5 Ways to Ensure User Adoption

For a number of years, it’s been my counterintuitive contention that folks over the age of 50 are actually MORE flexible than their millennial counterparts. Since the AARP generation has had more experience with living through the ebbs and flows of change in business, it’s likely that they will grudgingly agree to adopt tools and systems that, while kludgy and occasionally requiring workarounds, eventually accomplish the task.

MilennialsThe millennial generation has grown up with choices. They can access their work from anywhere, and the proliferation of API’s allow them to use virtually any application to accomplish it. They will try almost anything, and have little loyalty to big-name brands like Microsoft or even Apple. If there is a better mousetrap, they’ll find it!

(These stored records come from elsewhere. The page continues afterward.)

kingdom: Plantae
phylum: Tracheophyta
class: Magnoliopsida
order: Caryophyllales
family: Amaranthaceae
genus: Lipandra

As a growing company with a younger, more technologically sophisticated workforce, we have been talking about upgrading some of our core systems.  Our baby-boomer management team generally values function over form. They don’t like ugly software, but since change is painful, they’ll live with it if it works.  Our younger staff generally value both function and form – wanting to accomplish their most important goals in a user-friendly customized environment made available everywhere on any device. They value simplicity and user experience more than feature-rich but complicated software.

So You Want to Ensure User Adoption?

Ask Questions About Workflow
  • What are the users responsible to deliver?
  • To whom is it delivered?
  • How is it delivered?
  • What are the security requirements?
  • What are the inputs to their process?
Watch Them Work
  • After you’ve asked them about their work, ask to watch them interact in the way they’ve described. It’s been my experience that people will tell you one thing, then do another. Not because they’re lying, but because they don’t actually think about how they do their work, and they often employ time-consuming workarounds they can’t even describe. Watching them work will give you a much better idea of their actual needs.
Find Representative Stakeholders and Engage Them
  • We all know people who have the respect of their peers. Everyone knows they are productive, and engaging them in the process will make the others on the team feel adequately represented in the process. If they say, “We have a great solution!”, others will be inclined to believe them.  Find those folks and get them talking – make them owners and others will follow!
Ask Questions About Personal Preferences
  • Where do they do most of their work? Desktop? Laptop? Mobile?
  • What applications do they use in their personal life?
  • What personal applications could they see making them more effective in their work?
  • Do they currently use consumer-grade solutions at work?
  • I once heard a communications expert tell a group of public speakers to “tell ‘em what you’re gonna tell ‘em, tell ‘em, then tell ‘em what you told ‘em!” The same works for user adoption. Your users need to know what’s happening at each step in the process. They need to know the “why’s” behind the change, the need to be engaged in the process as it’s moving along, then they need to be trained and be given the opportunity for feedback. Communication may be the most important part in the user adoption process.

Designing a solution for the next generation of users is obviously a complicated task, but if you gather the right information and employ a user-centric process your chances of success go up dramatically. While it’s true that user adoption is more art than science, getting your younger tech savvy users involved in the process will help ensure a good outcome for both your business and IT leaders.